Ce double portrait brossé par l’auteur russe est trop simpliste et plein de malentendus superflus. Notamment ses éloges de l’«Occident» actuel ont besoin de correction par un point de vue européen autocritique. Conscience historique et patriotisme selon Erofeev, sont des vertus obscurantistes. Celles-ci ont été oubliées par les Européens de l’UE pour leur propre mésaventure. Elles ont été remplacés par les nouveaux dogmes de la mondialisation et du multiculturalisme au service de l’hégémonie des puissances financières mondiales pendant que la dissolution de la société et les taux de criminalité se développent et que la démocratie se transforme en façade d’une oligarchie capitaliste financière.

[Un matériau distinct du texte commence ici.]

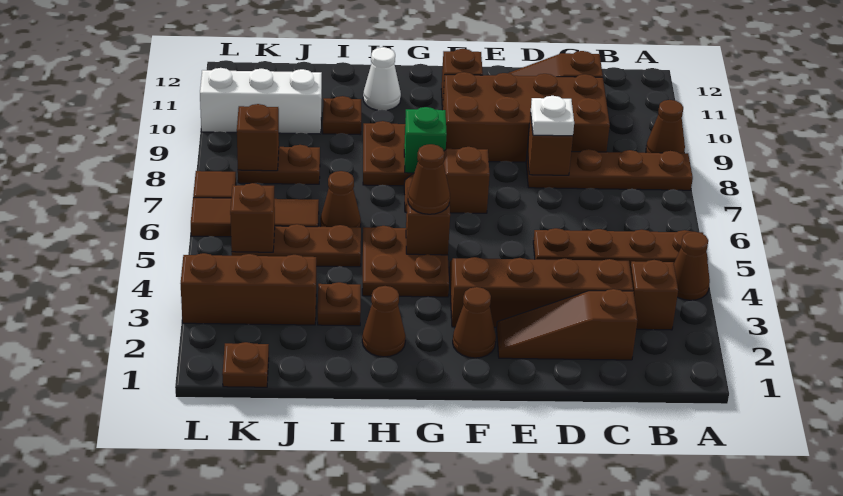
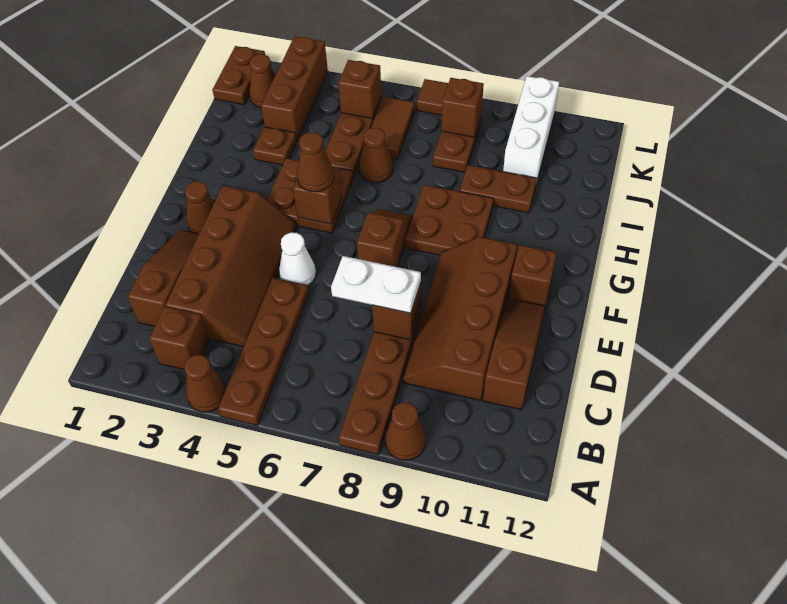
brown brick C9:F10 level 1 -> brown slope C9:F10 level 1 top 10
white plate D8 level 3 -> white plate D7:D8 level 3
green brick G8 level 2 -> none
brown cone H2 level 1 -> brown cone K2 level 1
white cone H11 level 1 -> white cone E5 level 1
brown plate I10 level 1 -> brown plate I9:I10 level 1
brown tile J6:L6 level 1 -> brown tile J6:K6 level 1
brown plate K1 level 1 -> brown plate K1:L1 level 1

Cet Occident européen a pris depuis longtemps la voie d’une région mondiale anhistorique, une partie du One World, entamée outre-Atlantique depuis la première guerre mondiale.
Ce n’est pas par hasard que l’effroi engendré par la «dictature du relativisme» (Benoit XVI) n’est plus ressentie par les Occidentaux mais avant tout par les Russes. Ces derniers n’arrivent plus à reconnaître la vraie Europe en Occident et se font leurs propres idées de sa décadence.     •
(Traduction Horizons et débats)

*    Klaus Hornung, membre de la CDU et porteur de la croix d’honneur fédérale était professeur de sciences politiques à l’Université de Stuttgart-Hohenheim. Il s’est spécialement intéressé à
l’analyse et à la mise en garde contre des tendances totalitaires en politique et société. Ses recherches ont été publiées dans son ouvrage «Das totalitäre Zeitalter. Bilanz des 20. Jahrhunderts»
ISBN 978-3548332031 [Le siècle totalitaire, bilan du XXe siècle], publié en 1993. Son dernier livre est intitulé «Vernunft im Zeitalter der Extreme.
Die konservative Position» ISBN 978-3941750852
[La raison à l’époque des extrêmes. Le point de vue conservateur].